What is an n-gram and how are they used in AI/ML?


An n-gram is a contiguous sequence of n items (typically words or characters) from a text sample, used extensively in natural language processing and machine learning.

For example, in the phrase "The cat sat," unigrams (n=1) are ["The", "cat", "sat"], bigrams (n=2) are ["The cat", "cat sat"], and the trigram (n=3) is ["The cat sat"]. Character-level n-grams are also common - the word "hello" as character trigrams would be ["hel", "ell", "llo"].

N-grams enable predictive language modeling through probability calculations based on the frequency of sequences in training data. For instance, after seeing "The cat," an n-gram model calculates probabilities for the next word based on how often different words follow this bigram in the training corpus. In English text, "The cat sat" might be more probable than "The cat helicopter" because the first sequence appears more frequently in typical usage.

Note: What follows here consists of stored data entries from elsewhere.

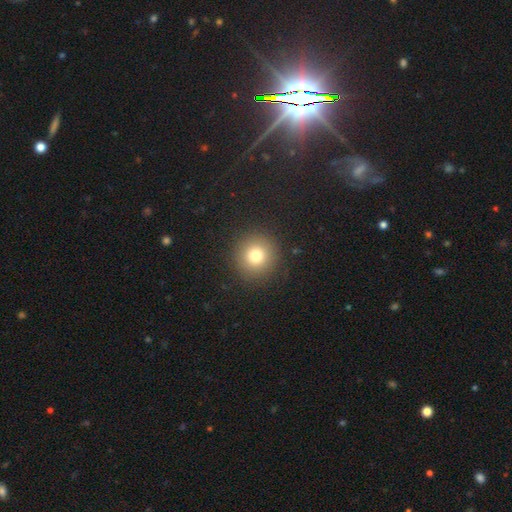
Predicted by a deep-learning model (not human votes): A smooth galaxy with no disk features (78%) that is round (93%).

Vote fractions:
- Smooth or featured? smooth: 78% / star or artifact: 13% / featured or disk: 9%
- How rounded? round: 93% / in between: 6% / cigar-shaped: 1%
- Merging? none: 90% / minor disturbance: 6% / major disturbance: 3% / merger: 1%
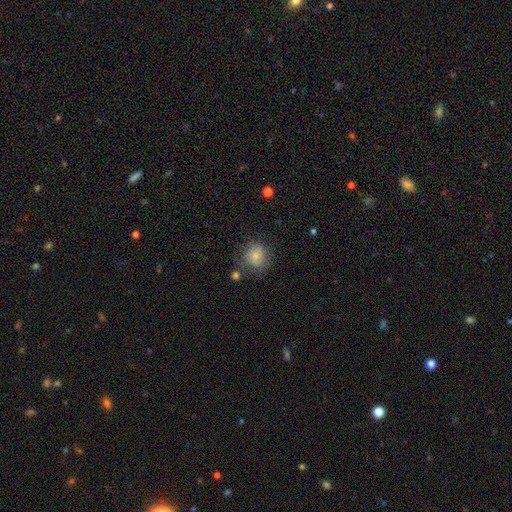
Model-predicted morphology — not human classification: Smooth or featured: smooth — 78% (featured or disk — 13%)
How rounded: round — 82% (in between — 17%)
Merging: none — 67% (minor disturbance — 20%)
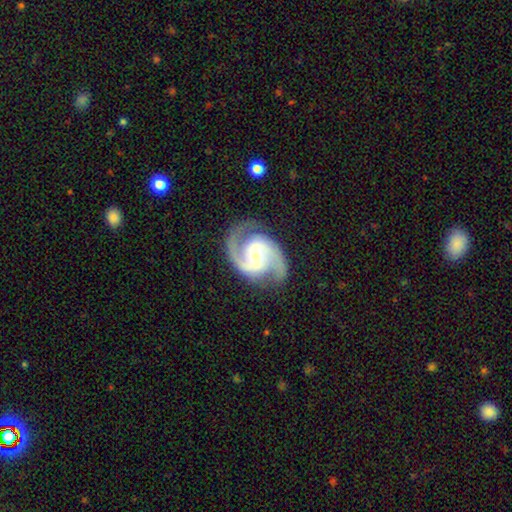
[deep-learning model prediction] Smooth or featured? featured or disk (93%)
Edge-on disk? no (98%)
Bar? weak (47%)
Spiral arms? yes (98%)
Spiral winding? medium (63%)
Spiral arm count? 2 (93%)
Bulge size? moderate (48%)
Merging? none (82%)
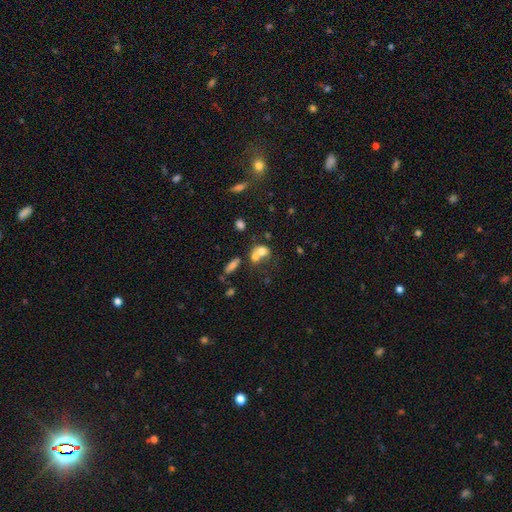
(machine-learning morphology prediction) type=smooth (67%); roundness=round (53%); merging=merger (56%).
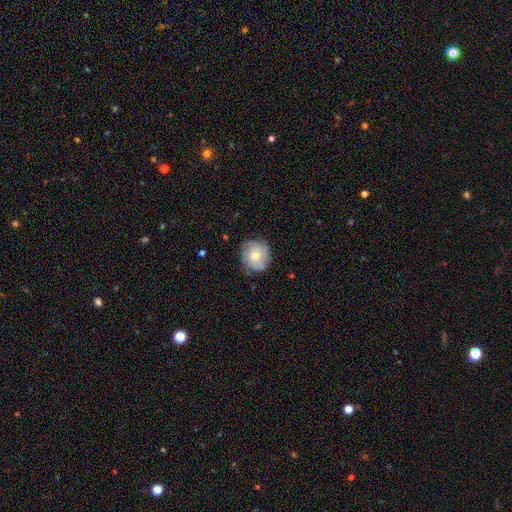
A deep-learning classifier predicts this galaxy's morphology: This is possibly a smooth galaxy (47%). Merging: likely none (72%).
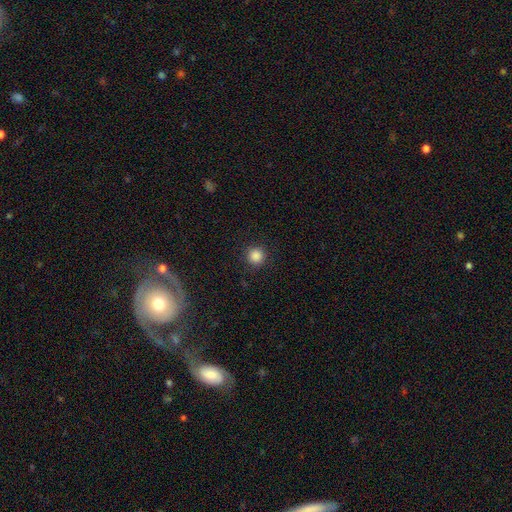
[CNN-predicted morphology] This appears to be a smooth galaxy with no disk features (86%) that is round (95%). Merging: none (91%).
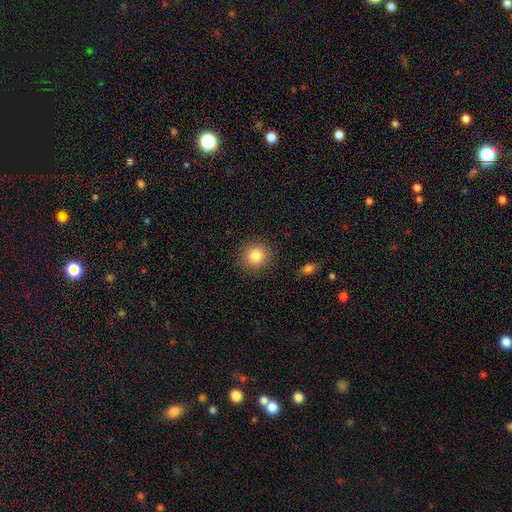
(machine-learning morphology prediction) A smooth galaxy with no disk features (83%) that is round (91%).

Vote fractions:
- Smooth or featured? smooth: 83% / star or artifact: 10% / featured or disk: 6%
- How rounded? round: 91% / in between: 8% / cigar-shaped: 1%
- Merging? none: 90% / minor disturbance: 7% / major disturbance: 2% / merger: 1%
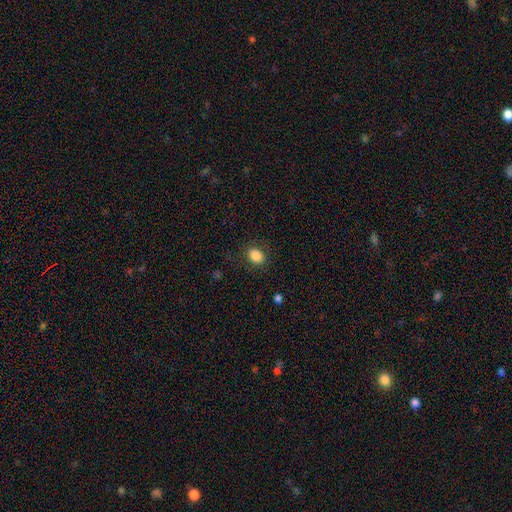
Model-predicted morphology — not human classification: smooth 85%, star or artifact 10%, featured or disk 5%. Down the decision tree: how rounded — round (51%); merging — none (85%).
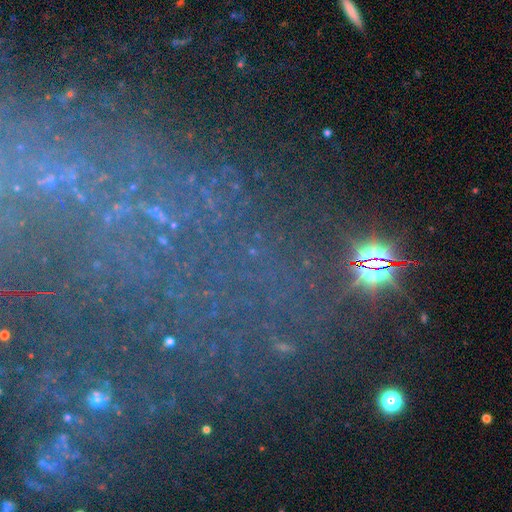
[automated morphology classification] A star or artifact, not a galaxy (74%).

Vote fractions:
- Smooth or featured? star or artifact: 74% / featured or disk: 13% / smooth: 13%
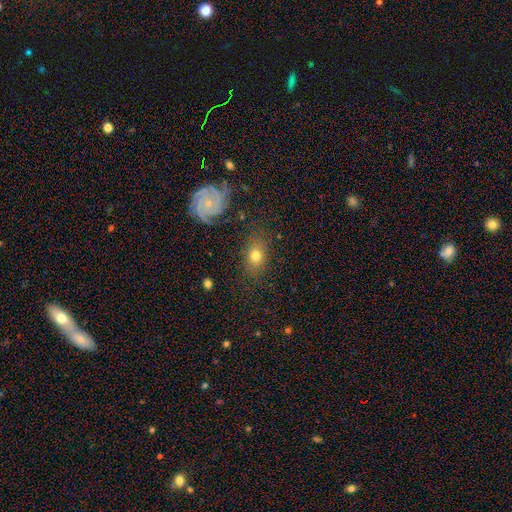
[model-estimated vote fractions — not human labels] Smooth or featured? Predicted: smooth (p=0.64). How rounded? Predicted: in between (p=0.68). Merging? Predicted: none (p=0.81).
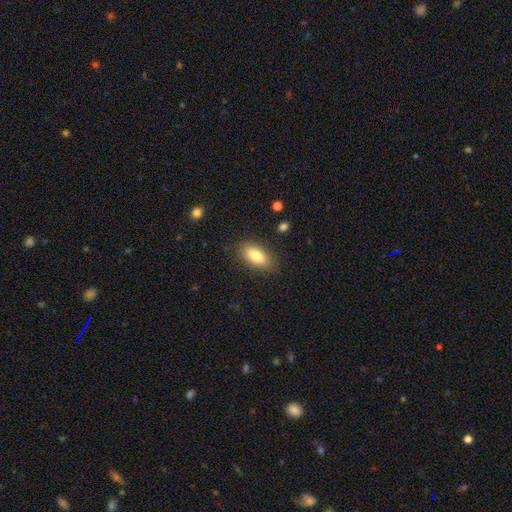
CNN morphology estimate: This is clearly a smooth galaxy (82%). How rounded: clearly in between (89%). Merging: clearly none (85%).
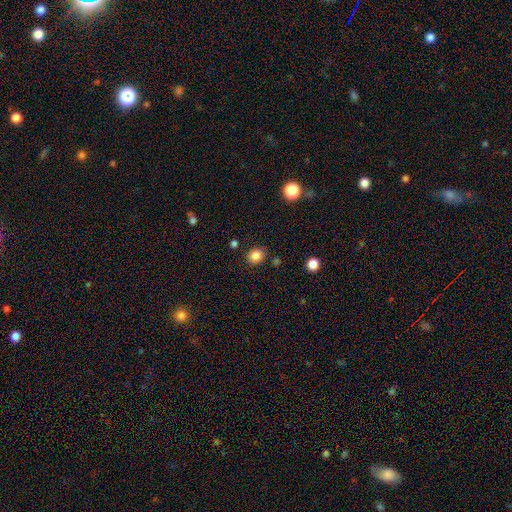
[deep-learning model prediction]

The predictive power of n-grams makes them valuable for various applications, including text generation, autocomplete systems, spelling correction, and speech recognition. While more advanced models like transformers have superseded traditional n-gram approaches for many tasks, n-grams remain important in situations requiring computational efficiency or simple statistical analysis of text patterns. N-grams can be used at both the word and character level, making them versatile tools for tasks ranging from language identification to document classification.